§ What is needed: Reproduce the text lines from every entry below word for word, omitting the picture markers.

Transcribed page contents
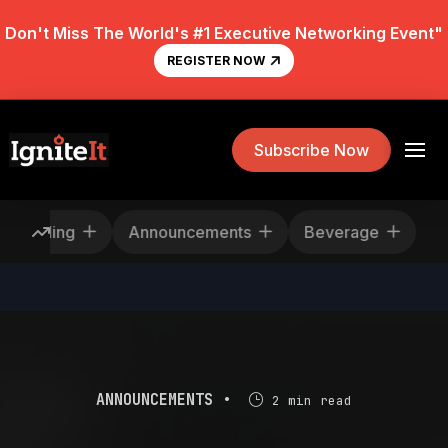
Don't Miss The World's #1 Executive Networking Event"
REGISTER NOW
Subscribe Now
escheduling
Announcements
Beverage
ANNOUNCEMENTS •
2 min read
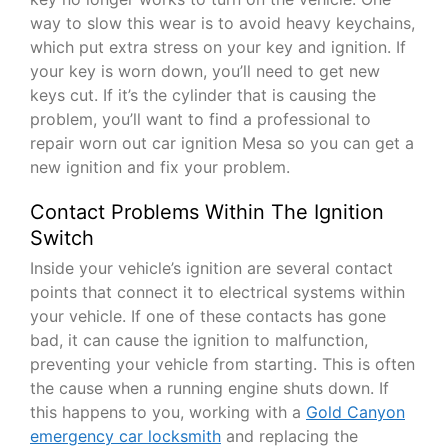
way to slow this wear is to avoid heavy keychains,
which put extra stress on your key and ignition. If
your key is worn down, you’ll need to get new
keys cut. If it’s the cylinder that is causing the
problem, you’ll want to find a professional to
repair worn out car ignition Mesa so you can get a
new ignition and fix your problem.
Contact Problems Within The Ignition
Switch
Inside your vehicle’s ignition are several contact
points that connect it to electrical systems within
your vehicle. If one of these contacts has gone
bad, it can cause the ignition to malfunction,
preventing your vehicle from starting. This is often
the cause when a running engine shuts down. If
this happens to you, working with a
Gold Canyon
emergency car locksmith
and replacing the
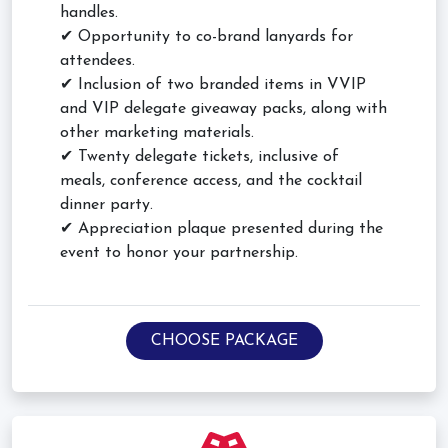
handles.
✔ Opportunity to co-brand lanyards for
attendees.
✔ Inclusion of two branded items in VVIP
and VIP delegate giveaway packs, along with
other marketing materials.
✔ Twenty delegate tickets, inclusive of
meals, conference access, and the cocktail
dinner party.
✔ Appreciation plaque presented during the
event to honor your partnership.
CHOOSE PACKAGE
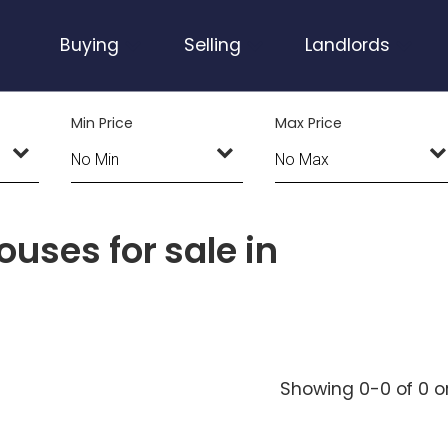
Buying
Selling
Landlords
Min Price
Max Price
uses for sale in
Showing 0-0 of 0
o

§ Result of this exercise:
Don't Miss The World's #1 Executive Networking Event"
REGISTER NOW
Subscribe Now
escheduling
Announcements
Beverage
ANNOUNCEMENTS •
2 min read
way to slow this wear is to avoid heavy keychains,
which put extra stress on your key and ignition. If
your key is worn down, you’ll need to get new
keys cut. If it’s the cylinder that is causing the
problem, you’ll want to find a professional to
repair worn out car ignition Mesa so you can get a
new ignition and fix your problem.
Contact Problems Within The Ignition
Switch
Inside your vehicle’s ignition are several contact
points that connect it to electrical systems within
your vehicle. If one of these contacts has gone
bad, it can cause the ignition to malfunction,
preventing your vehicle from starting. This is often
the cause when a running engine shuts down. If
this happens to you, working with a
Gold Canyon
emergency car locksmith
and replacing the
handles.
✔ Opportunity to co-brand lanyards for
attendees.
✔ Inclusion of two branded items in VVIP
and VIP delegate giveaway packs, along with
other marketing materials.
✔ Twenty delegate tickets, inclusive of
meals, conference access, and the cocktail
dinner party.
✔ Appreciation plaque presented during the
event to honor your partnership.
CHOOSE PACKAGE
Buying
Selling
Landlords
Min Price
Max Price
uses for sale in
Showing 0-0 of 0
o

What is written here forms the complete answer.